The first time that Gus-grief tapped me on the shoulder was when he was an infant. And, for some reason—I don’t remember what triggered it—it dawned on me that I’d never play catch in the backyard with Gus like my dad did with me for hours on end. And I just lost it. Big puddle of sobbing, quivering goo.
And then I chided myself for being such a limp noodle, stiffened my upper lip, and carried on. Besides, in those days, I just couldn’t spare the time or energy to get stuck in a funk. Crisis-fueled adrenaline is a pretty good anti-depressant.
I’ve had other bouts with it—when Gus moved away, and I was no longer in constant caregiver mode, I hit a flat spot. I grieve for Beth’s eyesight and that other life we’ll never know about, too, from time to time.
Still, I’ve been to lots of young people’s weddings over the past couple years and never experienced anything like I did Saturday. It may have been because Gus has been on my mind a lot lately, I don’t know. But it doesn’t really matter. It just is.
Years ago Beth volunteered with a hospice program, where she was trained to help facilitate a bereavement group. She’d come home with these little gems of wisdom from the leader/trainer about how this grief thing works.

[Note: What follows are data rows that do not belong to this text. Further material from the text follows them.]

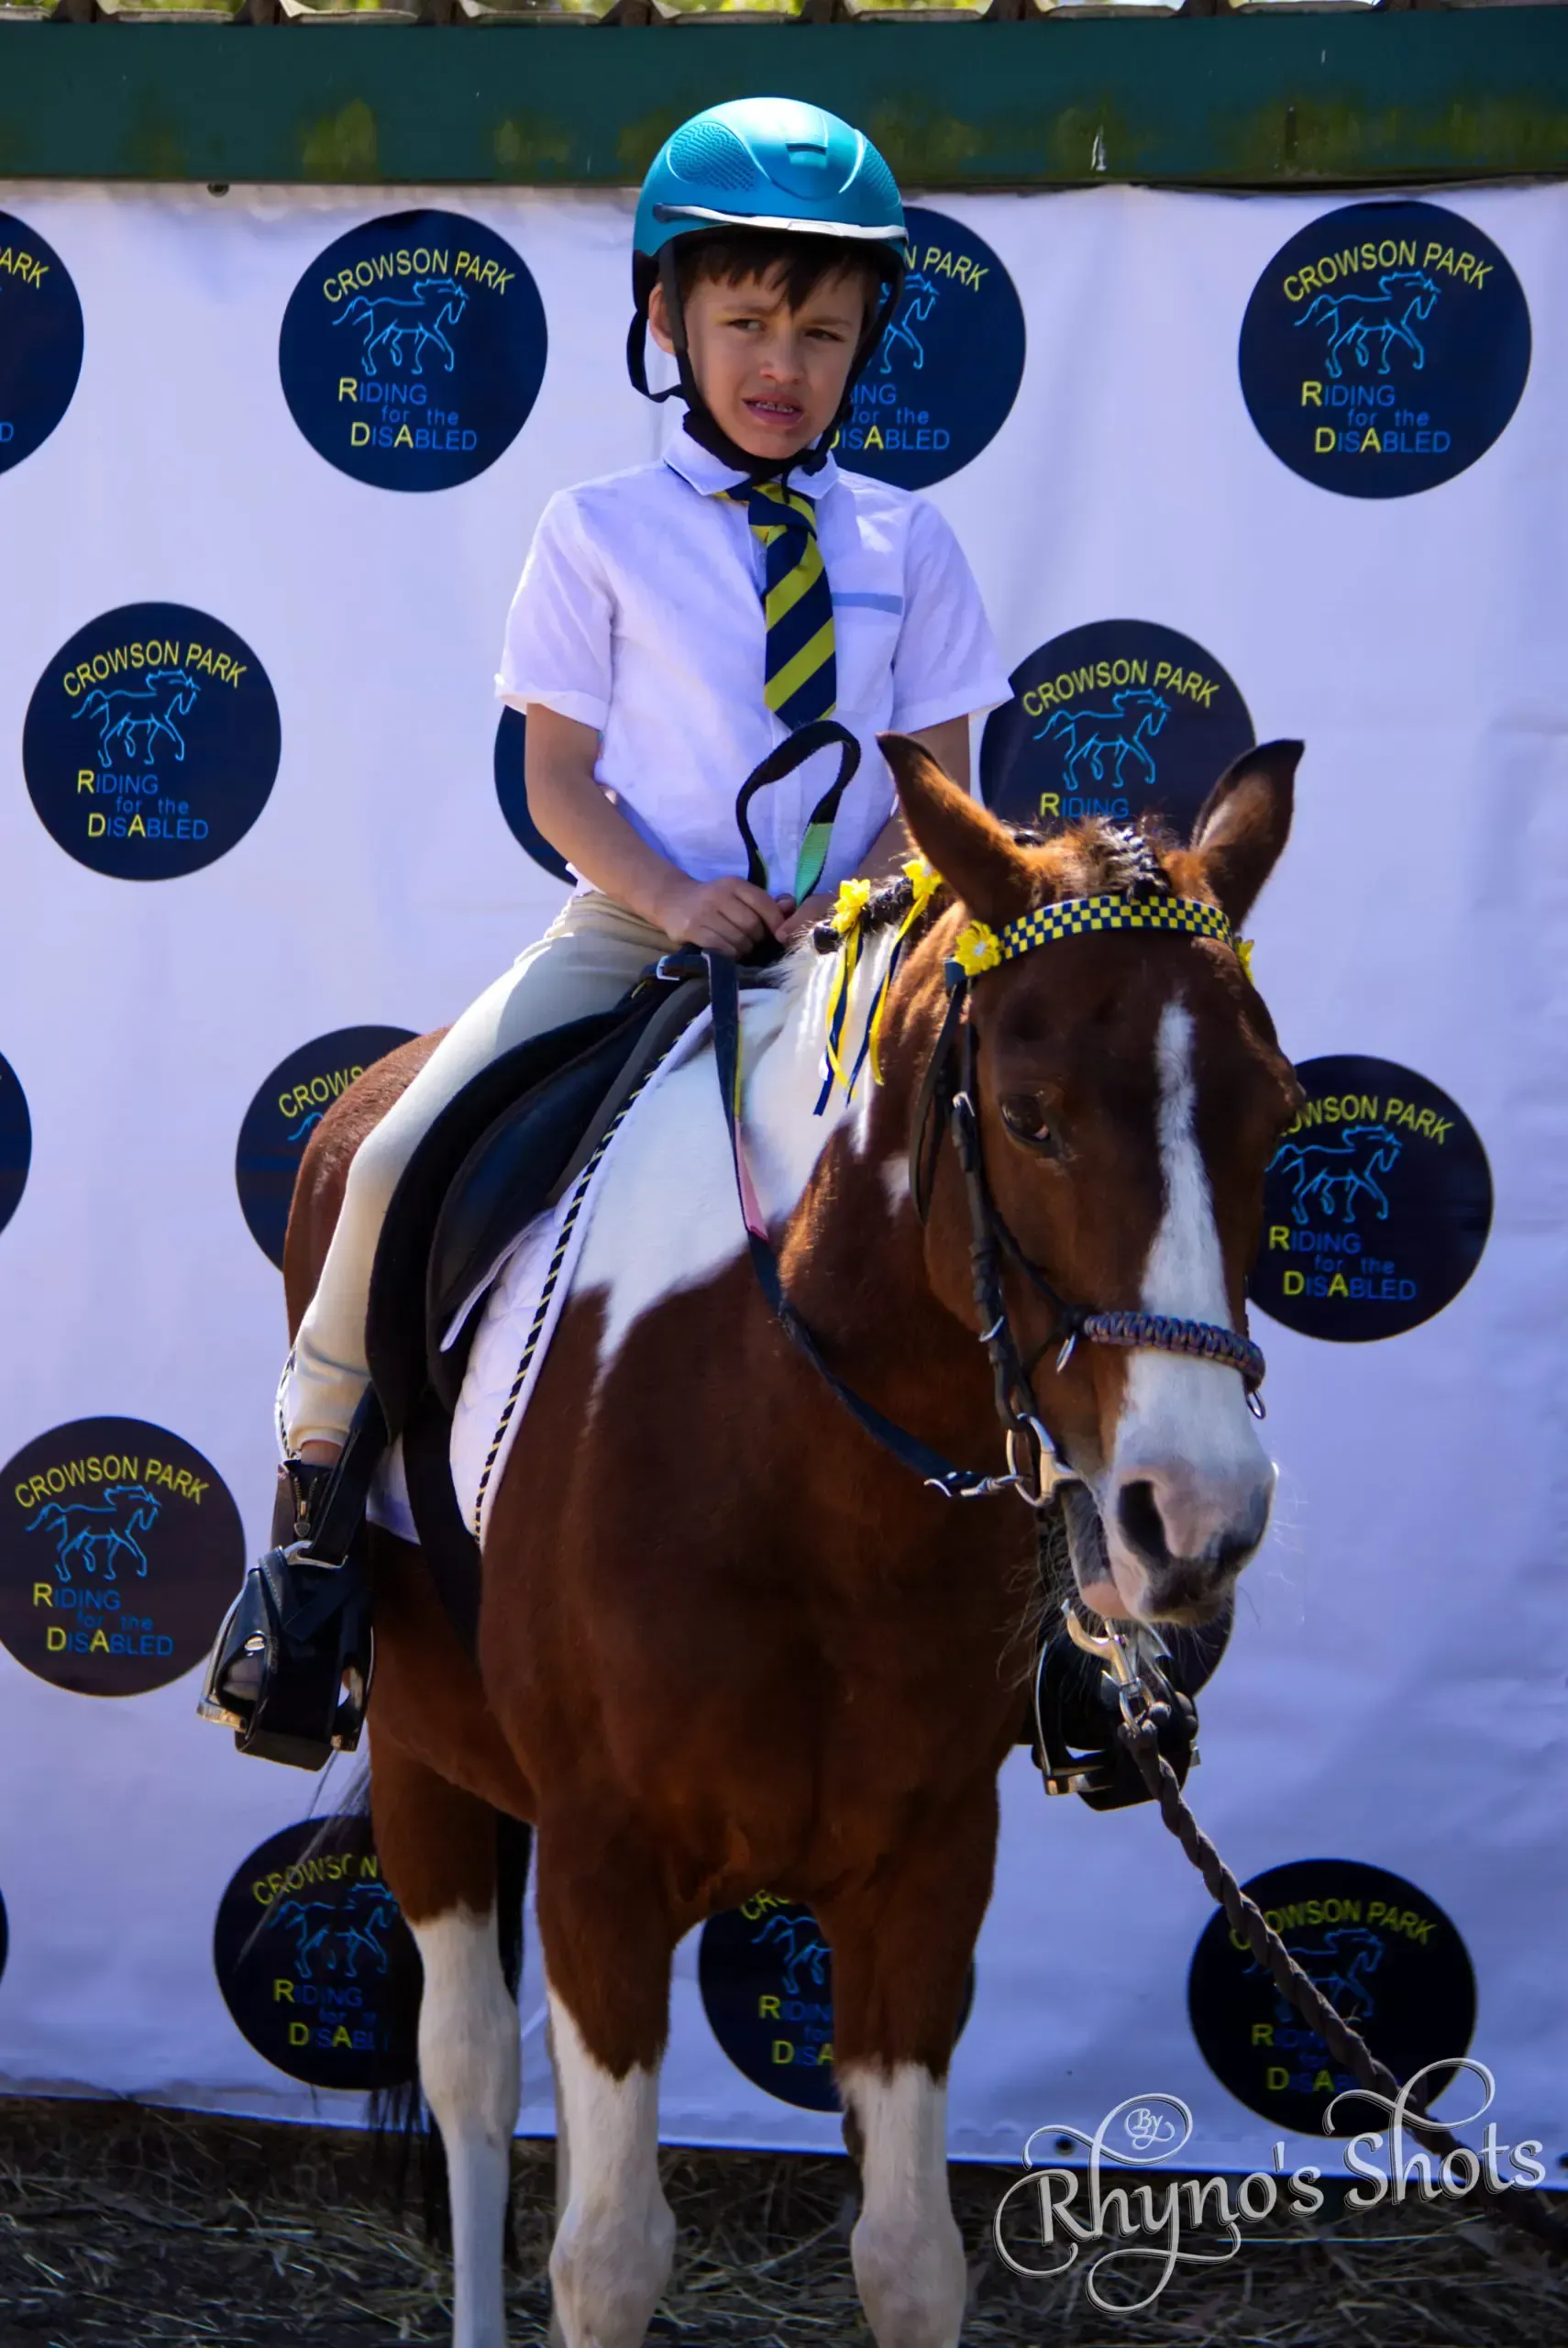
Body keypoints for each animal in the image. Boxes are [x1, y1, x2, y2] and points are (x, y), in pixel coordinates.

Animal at [283, 733, 1300, 2348]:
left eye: (1275, 1116)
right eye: (1030, 1116)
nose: (1193, 1514)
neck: (797, 1470)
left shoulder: (925, 1864)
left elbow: (907, 2255)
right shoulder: (601, 1864)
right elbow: (606, 2256)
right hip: (423, 1765)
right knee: (472, 2081)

For example, that people who lose a child can go for years without bouts of overwhelming grief and then something as simple as attending a wedding sets them off, realizing their daughter never got to be a bride, and so on.
Those little nuggets—that one in particular—have served us both well over the years. When Beth has a day when she’s just tired of not being able to see, for example, we both know that it’s real, it’s sad, and it’s natural—it’s not a weakness.
And so it was Saturday night. I didn’t panic, or feel bad for feeling grief in the midst of an overwhelmingly joyous night. I looked it in the eye and said, hey, I gotta get back to the party. My friends are out there. And this band is great.